→ **RECORD EXTRACTS**
++++++

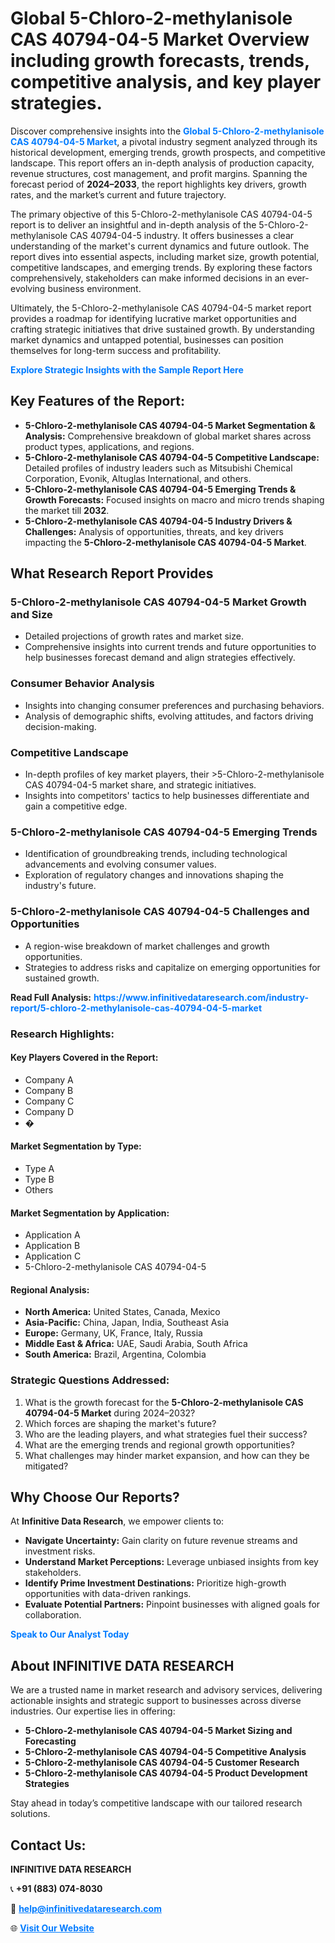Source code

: <h1>Global 5-Chloro-2-methylanisole CAS 40794-04-5 Market Overview including growth forecasts, trends, competitive analysis, and key player strategies.</h1>
<p>
Discover comprehensive insights into the 
<a href="https://www.infinitivedataresearch.com/industry-report/5-chloro-2-methylanisole-cas-40794-04-5-market" rel="dofollow" style="color: #007BFF; text-decoration: none;"><strong>Global 5-Chloro-2-methylanisole CAS 40794-04-5 Market</strong></a>, a pivotal industry segment analyzed through its historical development, emerging trends, growth prospects, and competitive landscape. This report offers an in-depth analysis of production capacity, revenue structures, cost management, and profit margins. Spanning the forecast period of <strong>2024–2033</strong>, the report highlights key drivers, growth rates, and the market’s current and future trajectory.
</p>
<p>
The primary objective of this 5-Chloro-2-methylanisole CAS 40794-04-5 report is to deliver an insightful and in-depth analysis of the 5-Chloro-2-methylanisole CAS 40794-04-5 industry. It offers businesses a clear understanding of the market's current dynamics and future outlook. The report dives into essential aspects, including market size, growth potential, competitive landscapes, and emerging trends. By exploring these factors comprehensively, stakeholders can make informed decisions in an ever-evolving business environment.
</p>
<p>
Ultimately, the 5-Chloro-2-methylanisole CAS 40794-04-5 market report provides a roadmap for identifying lucrative market opportunities and crafting strategic initiatives that drive sustained growth. By understanding market dynamics and untapped potential, businesses can position themselves for long-term success and profitability.
</p>
<p>
<a href="https://www.infinitivedataresearch.com/request-sample/reportId=110659" style="color: #007BFF; text-decoration: none;"><strong>Explore Strategic Insights with the Sample Report Here</strong></a>
</p>

<h2>Key Features of the Report:</h2>
<ul>
<li><strong>5-Chloro-2-methylanisole CAS 40794-04-5 Market Segmentation & Analysis:</strong> Comprehensive breakdown of global market shares across product types, applications, and regions.</li>
<li><strong>5-Chloro-2-methylanisole CAS 40794-04-5 Competitive Landscape:</strong> Detailed profiles of industry leaders such as Mitsubishi Chemical Corporation, Evonik, Altuglas International, and others.</li>
<li><strong>5-Chloro-2-methylanisole CAS 40794-04-5 Emerging Trends & Growth Forecasts:</strong> Focused insights on macro and micro trends shaping the market till <strong>2032</strong>.</li>
<li><strong>5-Chloro-2-methylanisole CAS 40794-04-5 Industry Drivers & Challenges:</strong> Analysis of opportunities, threats, and key drivers impacting the <strong>5-Chloro-2-methylanisole CAS 40794-04-5 Market</strong>.</li>
</ul>

<h2>What Research Report Provides</h2>
<h3>5-Chloro-2-methylanisole CAS 40794-04-5 Market Growth and Size</h3>
<ul>
<li>Detailed projections of growth rates and market size.</li>
<li>Comprehensive insights into current trends and future opportunities to help businesses forecast demand and align strategies effectively.</li>
</ul>

<h3>Consumer Behavior Analysis</h3>
<ul>
<li>Insights into changing consumer preferences and purchasing behaviors.</li>
<li>Analysis of demographic shifts, evolving attitudes, and factors driving decision-making.</li>
</ul>

<h3>Competitive Landscape</h3>
<ul>
<li>In-depth profiles of key market players, their >5-Chloro-2-methylanisole CAS 40794-04-5 market share, and strategic initiatives.</li>
<li>Insights into competitors' tactics to help businesses differentiate and gain a competitive edge.</li>
</ul>

<h3>5-Chloro-2-methylanisole CAS 40794-04-5 Emerging Trends</h3>
<ul>
<li>Identification of groundbreaking trends, including technological advancements and evolving consumer values.</li>
<li>Exploration of regulatory changes and innovations shaping the industry's future.</li>
</ul>

<h3>5-Chloro-2-methylanisole CAS 40794-04-5 Challenges and Opportunities</h3>
<ul>
<li>A region-wise breakdown of market challenges and growth opportunities.</li>
<li>Strategies to address risks and capitalize on emerging opportunities for sustained growth.</li>
</ul>
<p><strong>Read Full Analysis:</strong> <a href="https://www.infinitivedataresearch.com/industry-report/5-chloro-2-methylanisole-cas-40794-04-5-market" rel="dofollow" style="color: #007BFF; text-decoration: none;"><strong>https://www.infinitivedataresearch.com/industry-report/5-chloro-2-methylanisole-cas-40794-04-5-market</strong></a></p>
<h3>Research Highlights:</h3>
<h4>Key Players Covered in the Report:</h4>
<ul><li>Company A</li><li>Company B</li><li>Company C</li><li>Company D</li><li>�</li></ul>
<h4>Market Segmentation by Type:</h4>
<ul><li>Type A</li><li>Type B</li><li>Others</li></ul>
<h4>Market Segmentation by Application:</h4>
<ul><li>Application A</li><li>Application B</li><li>Application C</li><li>5-Chloro-2-methylanisole CAS 40794-04-5</li></ul>

<h4>Regional Analysis:</h4>
<ul>
<li><strong>North America:</strong> United States, Canada, Mexico</li>
<li><strong>Asia-Pacific:</strong> China, Japan, India, Southeast Asia</li>
<li><strong>Europe:</strong> Germany, UK, France, Italy, Russia</li>
<li><strong>Middle East & Africa:</strong> UAE, Saudi Arabia, South Africa</li>
<li><strong>South America:</strong> Brazil, Argentina, Colombia</li>
</ul>

<h3>Strategic Questions Addressed:</h3>
<ol>
<li>What is the growth forecast for the <strong>5-Chloro-2-methylanisole CAS 40794-04-5 Market</strong> during 2024–2032?</li>
<li>Which forces are shaping the market's future?</li>
<li>Who are the leading players, and what strategies fuel their success?</li>
<li>What are the emerging trends and regional growth opportunities?</li>
<li>What challenges may hinder market expansion, and how can they be mitigated?</li>
</ol>

<h2>Why Choose Our Reports?</h2>
<p>At <strong>Infinitive Data Research</strong>, we empower clients to:</p>
<ul>
<li><strong>Navigate Uncertainty:</strong> Gain clarity on future revenue streams and investment risks.</li>
<li><strong>Understand Market Perceptions:</strong> Leverage unbiased insights from key stakeholders.</li>
<li><strong>Identify Prime Investment Destinations:</strong> Prioritize high-growth opportunities with data-driven rankings.</li>
<li><strong>Evaluate Potential Partners:</strong> Pinpoint businesses with aligned goals for collaboration.</li>
</ul>
<p><a href="https://www.infinitivedataresearch.com/industry-report/5-chloro-2-methylanisole-cas-40794-04-5-market" rel="dofollow" style="color: #007BFF; text-decoration: none;"><strong>Speak to Our Analyst Today</strong></a></p>

<h2>About INFINITIVE DATA RESEARCH</h2>
<p>We are a trusted name in market research and advisory services, delivering actionable insights and strategic support to businesses across diverse industries. Our expertise lies in offering:</p>
<ul>
<li><strong>5-Chloro-2-methylanisole CAS 40794-04-5 Market Sizing and Forecasting</strong></li>
<li><strong>5-Chloro-2-methylanisole CAS 40794-04-5 Competitive Analysis</strong></li>
<li><strong>5-Chloro-2-methylanisole CAS 40794-04-5 Customer Research</strong></li>
<li><strong>5-Chloro-2-methylanisole CAS 40794-04-5 Product Development Strategies</strong></li>
</ul>
<p>Stay ahead in today’s competitive landscape with our tailored research solutions.</p>

<h2>Contact Us:</h2>
<p><strong>INFINITIVE DATA RESEARCH</strong></p>
<p>📞 <strong>+91 (883) 074-8030</strong></p>
<p>📧 <strong><a href="mailto:help@infinitivedataresearch.com" style="color: #007BFF;">help@infinitivedataresearch.com</a></strong></p>
<p>🌐 <strong><a href="https://www.infinitivedataresearch.com" rel="dofollow" style="color: #007BFF;">Visit Our Website</a></strong></p>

++++++

→ **REQUEST**
Please put the lines of the records into a Markdown table with two columns, Row and Source line, one numbered row per line and no blank lines. Begin at the line that contains "<h2>About INFINITIVE DATA RESEARCH</h2>" and stop after the line that contains "<li><strong>5-Chloro-2-methylanisole CAS 40794-04-5 Customer".

→ **EXERCISE OUTPUT**
| Row | Source line |
|---|---|
| 1 | <h2>About INFINITIVE DATA RESEARCH</h2> |
| 2 | <p>We are a trusted name in market research and advisory services, delivering actionable insights and strategic support to businesses across diverse industries. Our expertise lies in offering:</p> |
| 3 | <ul> |
| 4 | <li><strong>5-Chloro-2-methylanisole CAS 40794-04-5 Market Sizing and Forecasting</strong></li> |
| 5 | <li><strong>5-Chloro-2-methylanisole CAS 40794-04-5 Competitive Analysis</strong></li> |
| 6 | <li><strong>5-Chloro-2-methylanisole CAS 40794-04-5 Customer Research</strong></li> |